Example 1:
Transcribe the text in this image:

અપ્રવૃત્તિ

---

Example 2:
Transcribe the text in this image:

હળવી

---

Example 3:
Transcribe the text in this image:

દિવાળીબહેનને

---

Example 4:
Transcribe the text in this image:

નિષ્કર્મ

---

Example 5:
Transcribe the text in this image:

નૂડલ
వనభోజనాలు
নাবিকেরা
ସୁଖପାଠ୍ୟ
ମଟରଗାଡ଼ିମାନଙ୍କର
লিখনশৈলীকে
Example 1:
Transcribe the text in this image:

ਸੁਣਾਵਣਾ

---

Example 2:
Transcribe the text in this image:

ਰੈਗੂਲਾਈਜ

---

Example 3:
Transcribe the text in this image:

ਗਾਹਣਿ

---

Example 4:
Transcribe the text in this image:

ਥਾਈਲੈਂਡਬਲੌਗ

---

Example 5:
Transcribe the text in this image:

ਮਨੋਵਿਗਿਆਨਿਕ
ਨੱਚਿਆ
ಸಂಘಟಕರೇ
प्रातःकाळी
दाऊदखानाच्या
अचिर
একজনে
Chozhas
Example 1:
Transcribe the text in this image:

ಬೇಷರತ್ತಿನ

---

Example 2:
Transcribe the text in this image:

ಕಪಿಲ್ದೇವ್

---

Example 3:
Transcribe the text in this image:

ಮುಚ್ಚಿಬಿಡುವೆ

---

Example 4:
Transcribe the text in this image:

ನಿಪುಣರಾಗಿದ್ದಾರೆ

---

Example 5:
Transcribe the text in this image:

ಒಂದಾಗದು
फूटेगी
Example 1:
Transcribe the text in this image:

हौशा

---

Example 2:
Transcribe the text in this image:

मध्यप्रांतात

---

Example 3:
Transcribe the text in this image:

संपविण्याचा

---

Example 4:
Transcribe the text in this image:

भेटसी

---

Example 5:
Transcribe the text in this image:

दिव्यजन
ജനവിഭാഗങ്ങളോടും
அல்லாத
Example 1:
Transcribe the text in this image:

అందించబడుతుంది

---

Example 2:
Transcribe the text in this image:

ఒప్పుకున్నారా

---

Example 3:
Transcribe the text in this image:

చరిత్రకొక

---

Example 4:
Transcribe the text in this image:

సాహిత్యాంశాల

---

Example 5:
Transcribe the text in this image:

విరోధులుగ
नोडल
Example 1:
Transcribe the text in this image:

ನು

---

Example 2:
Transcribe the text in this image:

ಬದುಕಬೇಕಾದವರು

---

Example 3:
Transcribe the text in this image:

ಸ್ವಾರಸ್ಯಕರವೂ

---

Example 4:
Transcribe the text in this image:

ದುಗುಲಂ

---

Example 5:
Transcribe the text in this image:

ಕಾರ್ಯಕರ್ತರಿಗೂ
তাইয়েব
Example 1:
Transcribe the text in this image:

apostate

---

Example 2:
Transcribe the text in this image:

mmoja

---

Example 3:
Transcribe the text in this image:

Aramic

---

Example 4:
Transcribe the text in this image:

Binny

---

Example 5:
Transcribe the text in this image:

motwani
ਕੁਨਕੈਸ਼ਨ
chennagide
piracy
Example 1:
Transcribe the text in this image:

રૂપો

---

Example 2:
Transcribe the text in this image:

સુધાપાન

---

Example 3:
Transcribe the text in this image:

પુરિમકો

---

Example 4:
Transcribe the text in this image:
________
- STATED EXERCISE:
Reproduce the data verbatim, starting at its first line and ending after the line that contains "ఒప్పుకున్నారా".

- WRITTEN REPLY:
Example 1:
Transcribe the text in this image:

અપ્રવૃત્તિ

---

Example 2:
Transcribe the text in this image:

હળવી

---

Example 3:
Transcribe the text in this image:

દિવાળીબહેનને

---

Example 4:
Transcribe the text in this image:

નિષ્કર્મ

---

Example 5:
Transcribe the text in this image:

નૂડલ
వనభోజనాలు
নাবিকেরা
ସୁଖପାଠ୍ୟ
ମଟରଗାଡ଼ିମାନଙ୍କର
লিখনশৈলীকে
Example 1:
Transcribe the text in this image:

ਸੁਣਾਵਣਾ

---

Example 2:
Transcribe the text in this image:

ਰੈਗੂਲਾਈਜ

---

Example 3:
Transcribe the text in this image:

ਗਾਹਣਿ

---

Example 4:
Transcribe the text in this image:

ਥਾਈਲੈਂਡਬਲੌਗ

---

Example 5:
Transcribe the text in this image:

ਮਨੋਵਿਗਿਆਨਿਕ
ਨੱਚਿਆ
ಸಂಘಟಕರೇ
प्रातःकाळी
दाऊदखानाच्या
अचिर
একজনে
Chozhas
Example 1:
Transcribe the text in this image:

ಬೇಷರತ್ತಿನ

---

Example 2:
Transcribe the text in this image:

ಕಪಿಲ್ದೇವ್

---

Example 3:
Transcribe the text in this image:

ಮುಚ್ಚಿಬಿಡುವೆ

---

Example 4:
Transcribe the text in this image:

ನಿಪುಣರಾಗಿದ್ದಾರೆ

---

Example 5:
Transcribe the text in this image:

ಒಂದಾಗದು
फूटेगी
Example 1:
Transcribe the text in this image:

हौशा

---

Example 2:
Transcribe the text in this image:

मध्यप्रांतात

---

Example 3:
Transcribe the text in this image:

संपविण्याचा

---

Example 4:
Transcribe the text in this image:

भेटसी

---

Example 5:
Transcribe the text in this image:

दिव्यजन
ജനവിഭാഗങ്ങളോടും
அல்லாத
Example 1:
Transcribe the text in this image:

అందించబడుతుంది

---

Example 2:
Transcribe the text in this image:

ఒప్పుకున్నారా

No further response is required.